= Beginning of Section =

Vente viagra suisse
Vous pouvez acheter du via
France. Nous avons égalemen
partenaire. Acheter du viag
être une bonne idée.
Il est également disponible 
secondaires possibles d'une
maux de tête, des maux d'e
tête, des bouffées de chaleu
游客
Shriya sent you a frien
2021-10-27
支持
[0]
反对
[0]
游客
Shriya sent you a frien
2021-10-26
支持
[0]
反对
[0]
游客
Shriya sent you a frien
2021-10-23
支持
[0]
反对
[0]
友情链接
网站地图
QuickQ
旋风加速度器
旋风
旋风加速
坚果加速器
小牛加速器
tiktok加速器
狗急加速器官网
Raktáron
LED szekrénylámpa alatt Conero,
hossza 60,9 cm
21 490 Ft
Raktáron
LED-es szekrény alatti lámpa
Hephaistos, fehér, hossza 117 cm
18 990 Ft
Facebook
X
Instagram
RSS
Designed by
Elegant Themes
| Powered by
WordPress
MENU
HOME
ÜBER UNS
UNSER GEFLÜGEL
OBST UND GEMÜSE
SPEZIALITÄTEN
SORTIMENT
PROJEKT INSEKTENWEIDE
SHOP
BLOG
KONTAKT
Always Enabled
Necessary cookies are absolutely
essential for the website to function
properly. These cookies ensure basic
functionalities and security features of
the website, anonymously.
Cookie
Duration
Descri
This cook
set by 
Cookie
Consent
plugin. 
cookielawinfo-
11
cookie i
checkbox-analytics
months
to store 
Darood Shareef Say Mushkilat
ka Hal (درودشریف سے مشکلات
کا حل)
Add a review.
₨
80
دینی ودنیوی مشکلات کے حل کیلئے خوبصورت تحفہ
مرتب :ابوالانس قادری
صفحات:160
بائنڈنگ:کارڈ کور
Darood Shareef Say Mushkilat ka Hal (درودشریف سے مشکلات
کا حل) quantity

= End of Section =

> **Your objective**:
Your task is to transcribe, with no changes, only the lines of the listing above that lie between the line holding "maux de tête, des maux d'e" and the line holding "بائنڈنگ:کارڈ کور", inclusive.

> **Task output**:
maux de tête, des maux d'e
tête, des bouffées de chaleu
游客
Shriya sent you a frien
2021-10-27
支持
[0]
反对
[0]
游客
Shriya sent you a frien
2021-10-26
支持
[0]
反对
[0]
游客
Shriya sent you a frien
2021-10-23
支持
[0]
反对
[0]
友情链接
网站地图
QuickQ
旋风加速度器
旋风
旋风加速
坚果加速器
小牛加速器
tiktok加速器
狗急加速器官网
Raktáron
LED szekrénylámpa alatt Conero,
hossza 60,9 cm
21 490 Ft
Raktáron
LED-es szekrény alatti lámpa
Hephaistos, fehér, hossza 117 cm
18 990 Ft
Facebook
X
Instagram
RSS
Designed by
Elegant Themes
| Powered by
WordPress
MENU
HOME
ÜBER UNS
UNSER GEFLÜGEL
OBST UND GEMÜSE
SPEZIALITÄTEN
SORTIMENT
PROJEKT INSEKTENWEIDE
SHOP
BLOG
KONTAKT
Always Enabled
Necessary cookies are absolutely
essential for the website to function
properly. These cookies ensure basic
functionalities and security features of
the website, anonymously.
Cookie
Duration
Descri
This cook
set by 
Cookie
Consent
plugin. 
cookielawinfo-
11
cookie i
checkbox-analytics
months
to store 
Darood Shareef Say Mushkilat
ka Hal (درودشریف سے مشکلات
کا حل)
Add a review.
₨
80
دینی ودنیوی مشکلات کے حل کیلئے خوبصورت تحفہ
مرتب :ابوالانس قادری
صفحات:160
بائنڈنگ:کارڈ کور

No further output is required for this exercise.